WHAT TO PRODUCE - Which lines of the material contain the word "shown"? Report each of them in full.

INPUT DATA -
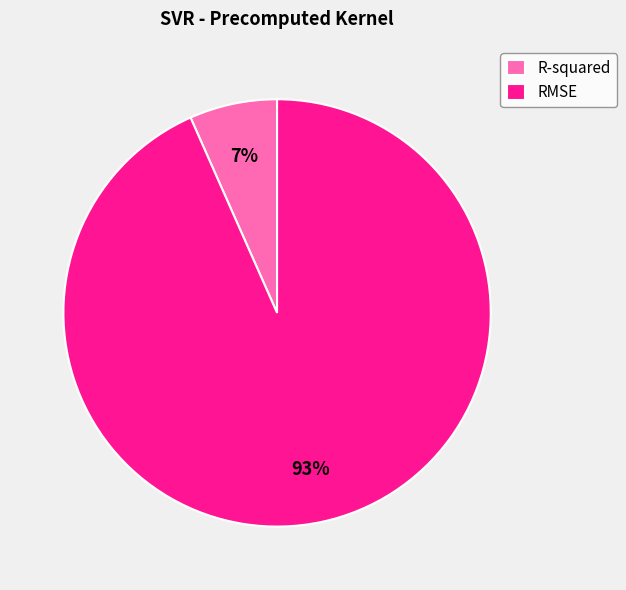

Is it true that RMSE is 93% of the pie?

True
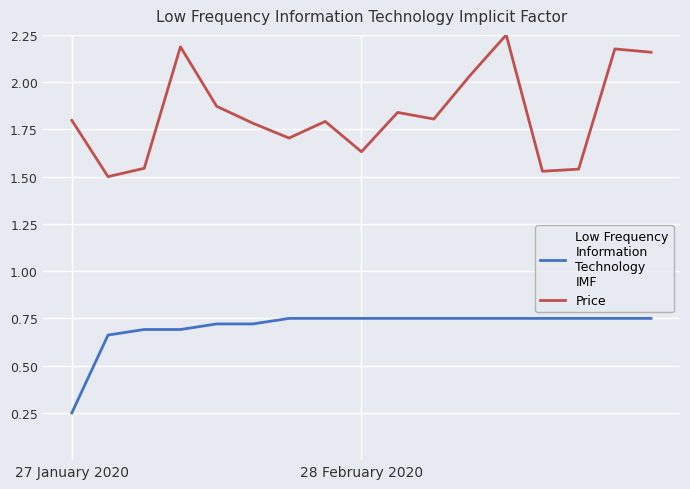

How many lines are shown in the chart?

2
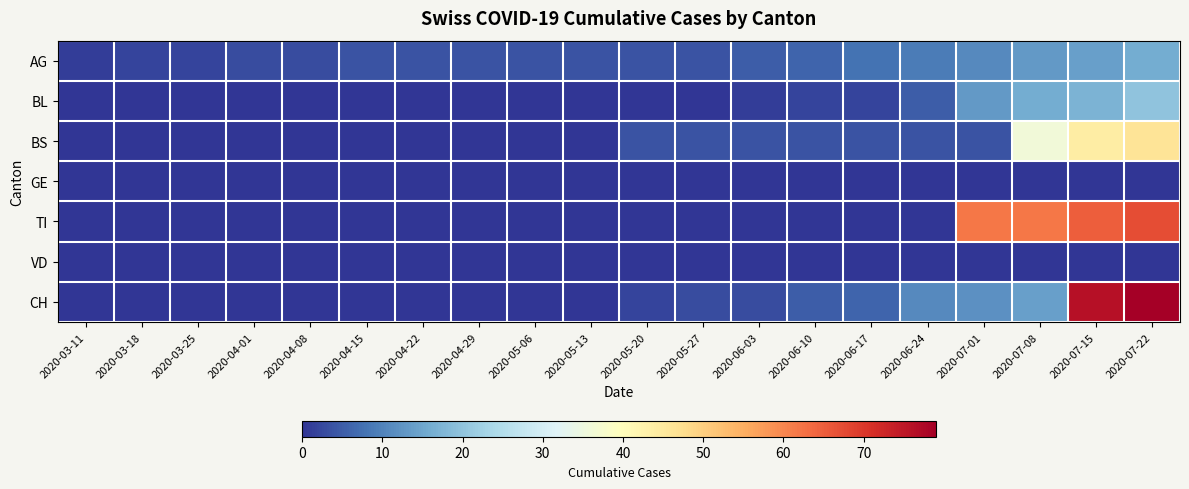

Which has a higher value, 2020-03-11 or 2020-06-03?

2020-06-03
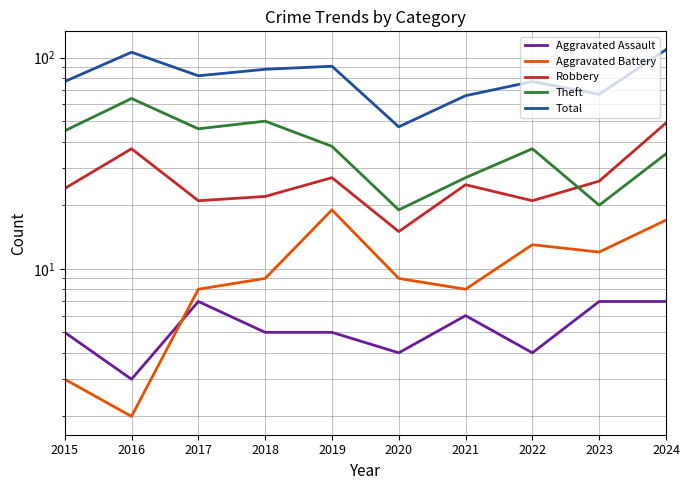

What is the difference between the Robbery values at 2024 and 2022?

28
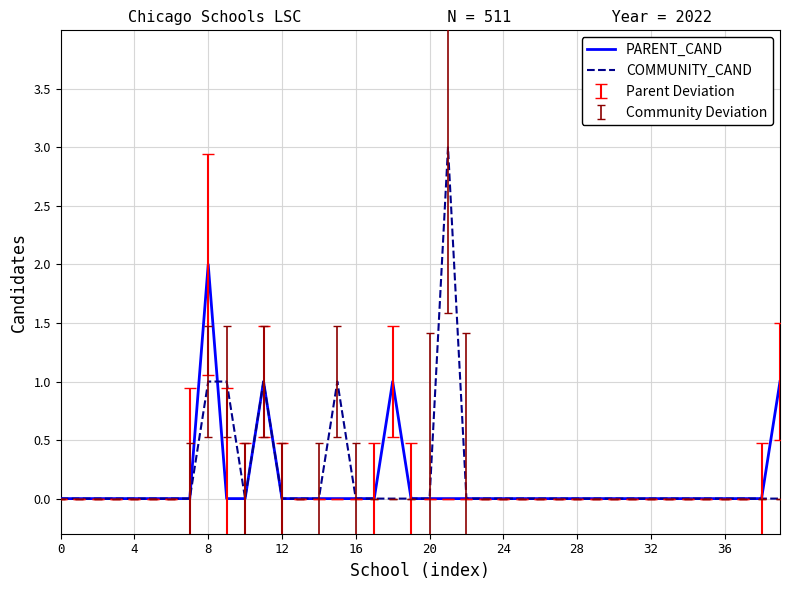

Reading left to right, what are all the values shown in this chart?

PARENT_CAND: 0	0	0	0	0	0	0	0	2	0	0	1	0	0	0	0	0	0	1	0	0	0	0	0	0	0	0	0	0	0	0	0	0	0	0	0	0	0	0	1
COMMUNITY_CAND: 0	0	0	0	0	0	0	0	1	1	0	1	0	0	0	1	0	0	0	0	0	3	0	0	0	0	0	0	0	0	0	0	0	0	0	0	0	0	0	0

YOUR RESPONSE -
How many lines are shown in the chart?
Reading left to right, what are all the values shown in this chart?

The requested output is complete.